# Who Is Bozo Texino?



## punkkus (Oct 8, 2006)

Has anyone seen this train documentary? Does anyone have a digital/online copy of "Who Is Bozo Texino?"


----------



## TBone (Oct 11, 2006)

I've tried to find long gone but I can't seem to find it anywhere or find anyone who has so I can copy it. Any idea's?


----------



## TBone (Oct 11, 2006)

Yeah, never got a response. I just tried again.


----------



## Cush (Oct 12, 2006)

catching out is another really really good one. i'll have to check out the two that you mentioned.


----------



## punkkus (Oct 13, 2006)

$20 isnt too bad. Is "Long Gone" or "Catching Out" available online too?


----------



## Mouse (Jan 9, 2007)

I just made a psot about this. i got a copy from a screening in flagstaff for 12$. 

if anyone wants a copy I coudl make you one eventually. just need to get themoney to buy a pack to dvd-rs. all i'd ask is that you pay the cost.


----------



## TBone (Jan 9, 2007)

I would gladly chip in. Tell me how much you want and I'll hit you up.


----------



## Mouse (Jan 9, 2007)

well, it wouldn't be more than the exact cost for the dvd-r and shipping. once I get paid at my new job i'll buy a pack and do the math and figure it out.

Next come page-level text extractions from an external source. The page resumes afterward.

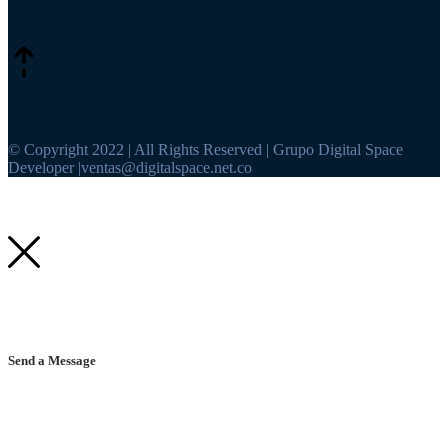
© Copyright 2022 | All Rights Reserved | Grupo Digital Space
Developer |ventas@digitalspace.net.co
Send a Message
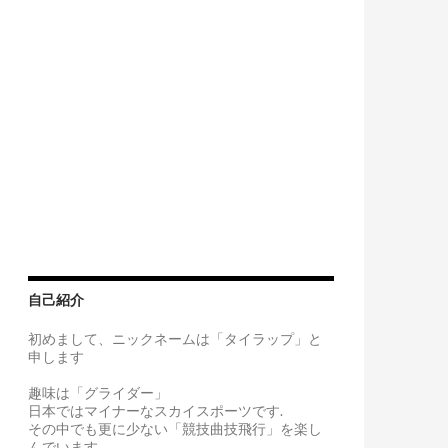
自己紹介
初めまして、ニックネームは「タイラップ」と
申します
趣味は「グライダー」
日本ではマイナーなスカイスポーツです.
その中でも更に少ない「競技曲技飛行」を楽し
んでいます。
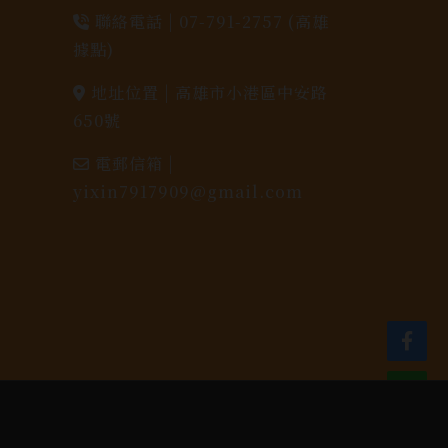
聯絡電話 |
07-791-2757 (高雄
據點)
地址位置 |
高雄市小港區中安路
650號
電郵信箱 |
yixin7917909@gmail.com
dlink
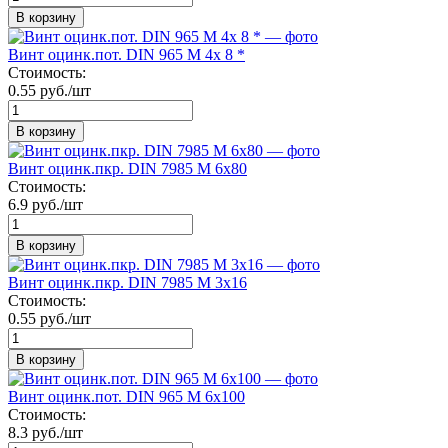
В корзину
Винт оцинк.пот. DIN 965 М 4х 8 *
Стоимость:
0.55 руб./шт
В корзину
Винт оцинк.пкр. DIN 7985 М 6х80
Стоимость:
6.9 руб./шт
В корзину
Винт оцинк.пкр. DIN 7985 М 3х16
Стоимость:
0.55 руб./шт
В корзину
Винт оцинк.пот. DIN 965 М 6х100
Стоимость:
8.3 руб./шт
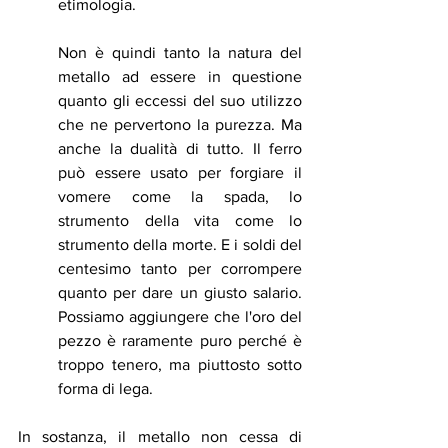
etimologia.
Non è quindi tanto la natura del 
metallo ad essere in questione 
quanto gli eccessi del suo utilizzo 
che ne pervertono la purezza. Ma 
anche la dualità di tutto. Il ferro 
può essere usato per forgiare il 
vomere come la spada, lo 
strumento della vita come lo 
strumento della morte. E i soldi del 
centesimo tanto per corrompere 
quanto per dare un giusto salario. 
Possiamo aggiungere che l'oro del 
pezzo è raramente puro perché è 
troppo tenero, ma piuttosto sotto 
forma di lega.
In sostanza, il metallo non cessa di 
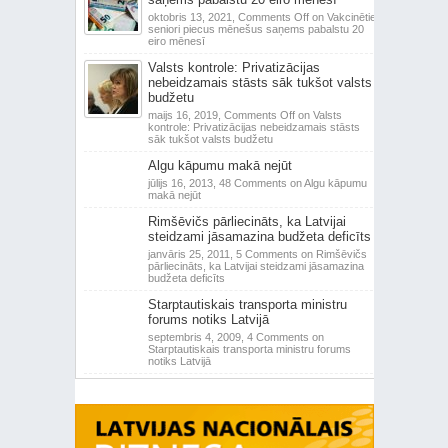
oktobris 13, 2021,
Comments Off
on Vakcinētie
seniori piecus mēnešus saņems pabalstu 20
eiro mēnesī
Valsts kontrole: Privatizācijas
nebeidzamais stāsts sāk tukšot valsts
budžetu
maijs 16, 2019,
Comments Off
on Valsts
kontrole: Privatizācijas nebeidzamais stāsts
sāk tukšot valsts budžetu
Algu kāpumu makā nejūt
jūlijs 16, 2013,
48 Comments
on Algu kāpumu
makā nejūt
Rimšēvičs pārliecināts, ka Latvijai
steidzami jāsamazina budžeta deficīts
janvāris 25, 2011,
5 Comments
on Rimšēvičs
pārliecināts, ka Latvijai steidzami jāsamazina
budžeta deficīts
Starptautiskais transporta ministru
forums notiks Latvijā
septembris 4, 2009,
4 Comments
on
Starptautiskais transporta ministru forums
notiks Latvijā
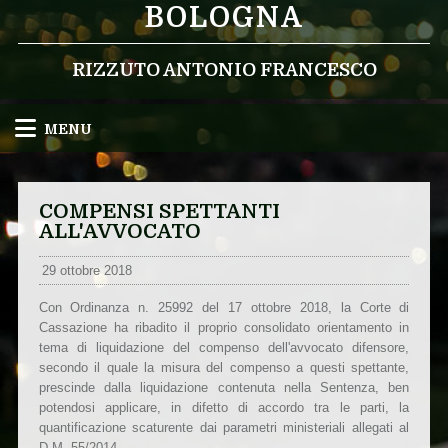
BOLOGNA
RIZZUTO ANTONIO FRANCESCO
MENU
COMPENSI SPETTANTI
ALL'AVVOCATO
29 ottobre 2018
Con Ordinanza n. 25992 del 17 ottobre 2018, la Corte di
Cassazione ha ribadito il proprio consolidato orientamento in
tema di liquidazione del compenso dell'avvocato difensore,
secondo il quale la misura del compenso a questi spettante,
prescinde dalla liquidazione contenuta nella Sentenza, ben
potendosi applicare, in difetto di accordo tra le parti, la
quantificazione scaturente dai parametri ministeriali allegati al
D.M. 55/2014.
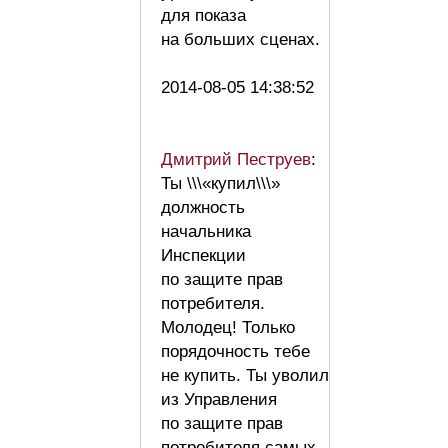
для показа
на больших сценах.
2014-08-05 14:38:52
Дмитрий Пеструев
:
Ты \\\«купил\\\»
должность
начальника
Инспекции
по защите прав
потребителя.
Молодец! Только
порядочность тебе
не купить. Ты уволил
из Управления
по защите прав
потребителя самых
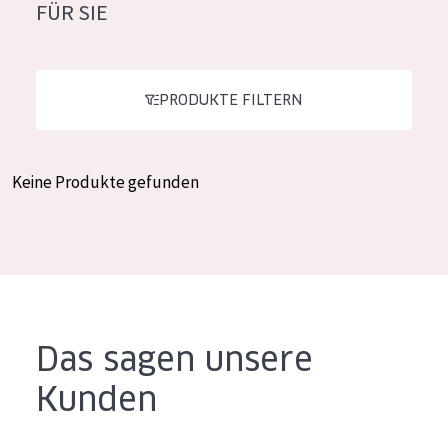
FÜR SIE
Feuchtigkeit und Ausstrahlung
German
Faltenreduzierung
Spanish
Hautregeneration
PRODUKTE FILTERN
Greek
Hautstraffung
Keine Produkte gefunden
PRODUKTTYP
Tagescreme
Nachtcreme
Augencreme
Serum
Das sagen unsere
Reinigung
Kunden
PRODUKTLINIE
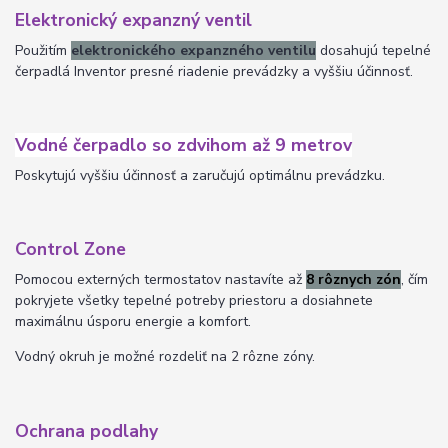
Elektronický expanzný ventil
Použitím
elektronického expanzného ventilu
dosahujú tepelné
čerpadlá Inventor presné riadenie prevádzky a vyššiu účinnosť.
Vodné čerpadlo so zdvihom až 9 metrov
Poskytujú vyššiu účinnosť a zaručujú optimálnu prevádzku.
Control Zone
Pomocou externých termostatov nastavíte až
8 rôznych zón
, čím
pokryjete všetky tepelné potreby priestoru a dosiahnete
maximálnu úsporu energie a komfort.
Vodný okruh je možné rozdeliť na 2 rôzne zóny.
Ochrana podlahy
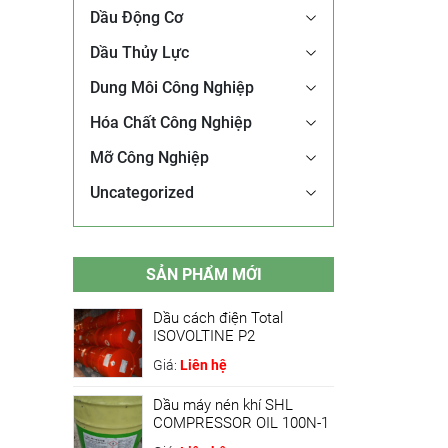
Dầu Động Cơ
Dầu Thủy Lực
Dung Môi Công Nghiệp
Hóa Chất Công Nghiệp
Mỡ Công Nghiệp
Uncategorized
SẢN PHẨM MỚI
Dầu cách điện Total
ISOVOLTINE P2
Giá:
Liên hệ
Dầu máy nén khí SHL
COMPRESSOR OIL 100N-1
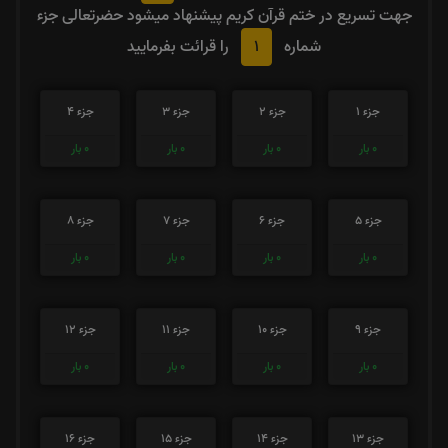
جهت تسریع در ختم قرآن کریم پیشنهاد میشود حضرتعالی جزء
1
شماره
را قرائت بفرمایید
جزء 1
جزء 2
جزء 3
جزء 4
0
بار
0
بار
0
بار
0
بار
جزء 5
جزء 6
جزء 7
جزء 8
0
بار
0
بار
0
بار
0
بار
جزء 9
جزء 10
جزء 11
جزء 12
0
بار
0
بار
0
بار
0
بار
جزء 13
جزء 14
جزء 15
جزء 16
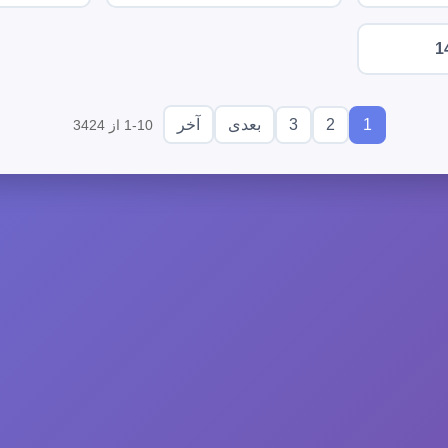
1
3
2
1
بعدی
آخر
1-10 از 3424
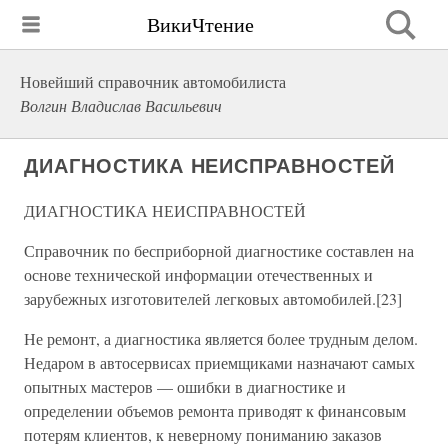
ВикиЧтение
Новейший справочник автомобилиста
Волгин Владислав Васильевич
ДИАГНОСТИКА НЕИСПРАВНОСТЕЙ
ДИАГНОСТИКА НЕИСПРАВНОСТЕЙ
Справочник по бесприборной диагностике составлен на
основе технической информации отечественных и
зарубежных изготовителей легковых автомобилей.[23]
Не ремонт, а диагностика является более трудным делом.
Недаром в автосервисах приемщиками назначают самых
опытных мастеров — ошибки в диагностике и
определении объемов ремонта приводят к финансовым
потерям клиентов, к неверному пониманию заказов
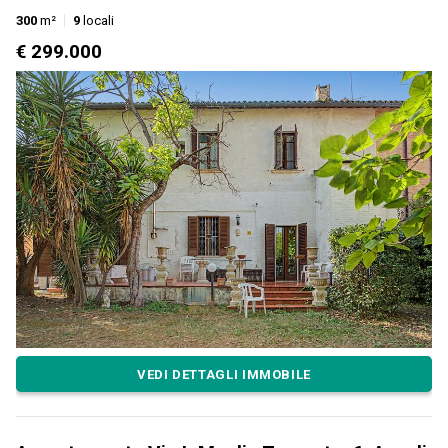
300
m²
9
locali
€ 299.000
VEDI DETTAGLI IMMOBILE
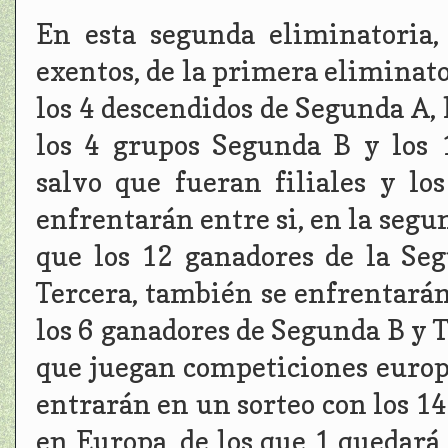
En esta segunda eliminatoria,
exentos, de la primera eliminator
los 4 descendidos de Segunda A, 
los 4 grupos Segunda B y los 
salvo que fueran filiales y l
enfrentarán entre si, en la segu
que los 12 ganadores de la Se
Tercera, también se enfrentarán
los 6 ganadores de Segunda B y T
que juegan competiciones europ
entrarán en un sorteo con los 1
en Europa, de los que 1 quedará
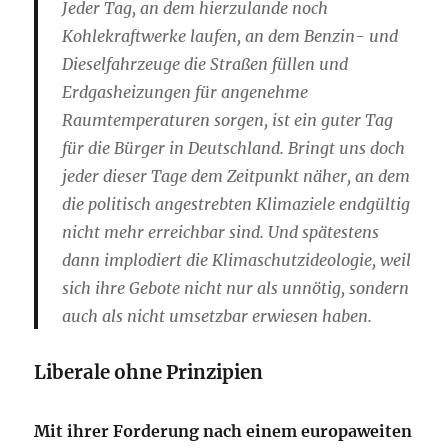
Jeder Tag, an dem hierzulande noch
Kohlekraftwerke laufen, an dem Benzin- und
Dieselfahrzeuge die Straßen füllen und
Erdgasheizungen für angenehme
Raumtemperaturen sorgen, ist ein guter Tag
für die Bürger in Deutschland. Bringt uns doch
jeder dieser Tage dem Zeitpunkt näher, an dem
die politisch angestrebten Klimaziele endgültig
nicht mehr erreichbar sind. Und spätestens
dann implodiert die Klimaschutzideologie, weil
sich ihre Gebote nicht nur als unnötig, sondern
auch als nicht umsetzbar erwiesen haben.
Liberale ohne Prinzipien
Mit ihrer Forderung nach einem europaweiten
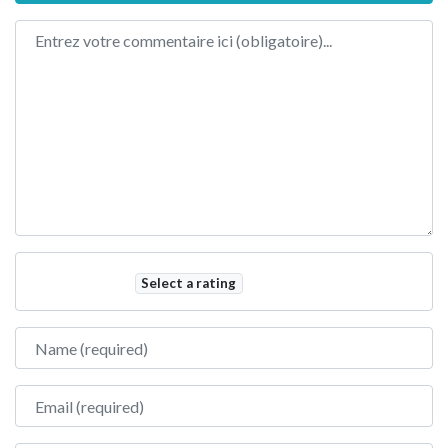
Review text
Select a rating
Name
Email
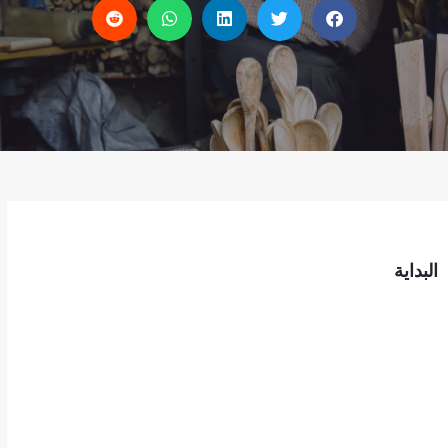
البداية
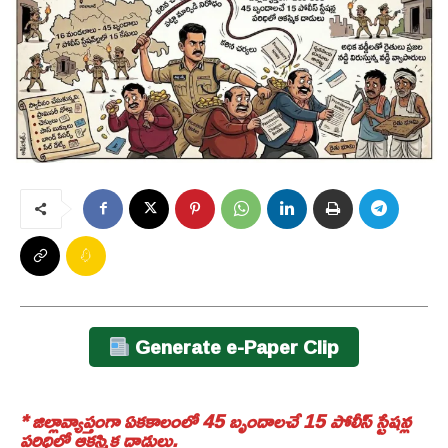
Generate e-Paper Clip
* జిల్లావ్యాప్తంగా ఏకకాలంలో 45 బృందాలచే 15 పోలీస్ స్టేషన్ల
పరిధిలో ఆకస్మిక దాడులు.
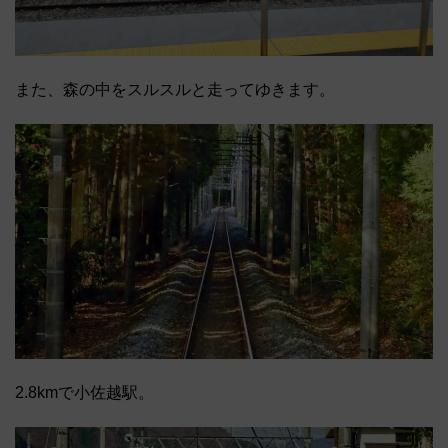
また、森の中をスルスルと走ってゆきます。
2.8kmで小佐越駅。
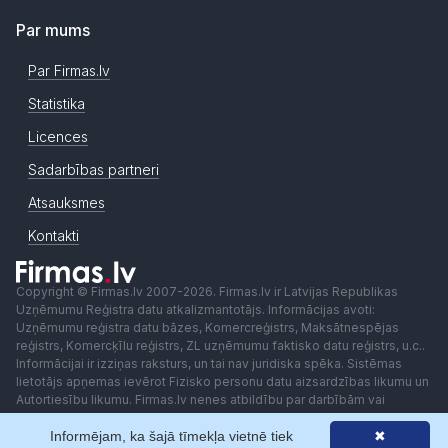
Par mums
Par Firmas.lv
Statistika
Licences
Sadarbības partneri
Atsauksmes
Kontakti
Copyright © Firmas.lv 2007-2026. Firmas.lv ir Latvijas Republikas
Uzņēmumu Reģistra datu atkalizmantotājs. Informācijas avoti:
Uzņēmumu reģistra datu bāzes, Komercreģistrs, Maksātnespējas
reģistrs, Komercķīlu reģistrs, ZL uzņēmumu faktisko datu reģistrs, u.c..
Informācijai ir izziņas raksturs, un tai nav juridiska spēka. Sistēmas
lietotājs apņemas ievērot Fizisko personu datu aizsardzības likumu un
Autortiesību likumu. Firmas.lv nenes atbildību par darbībām vai
lēmumiem, kas balstīti uz saņemto pakalpojumu. Lietotājam aizliegts
Informējam, ka šajā tīmekļa vietnē tiek
✖
izmantot jebkādas automatizētas sistēmas vai iekārtas (robotus)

are you located in the US? cuz that makes a big difference.


----------



## TBone (Jan 9, 2007)

Yep.


----------



## Mouse (Jan 9, 2007)

ok, once I figure out which friends have a dvd-r drive I can pirate I'll get back to you.


----------



## scottyfoothill (Jan 9, 2007)

i've got "long gone", but i gotta find it. wasn't where i thought it was last time i looked. i believe it still hasn't been released. complications, or something.


----------



## TBone (Jan 9, 2007)

Shit, I'd love to have that too.


----------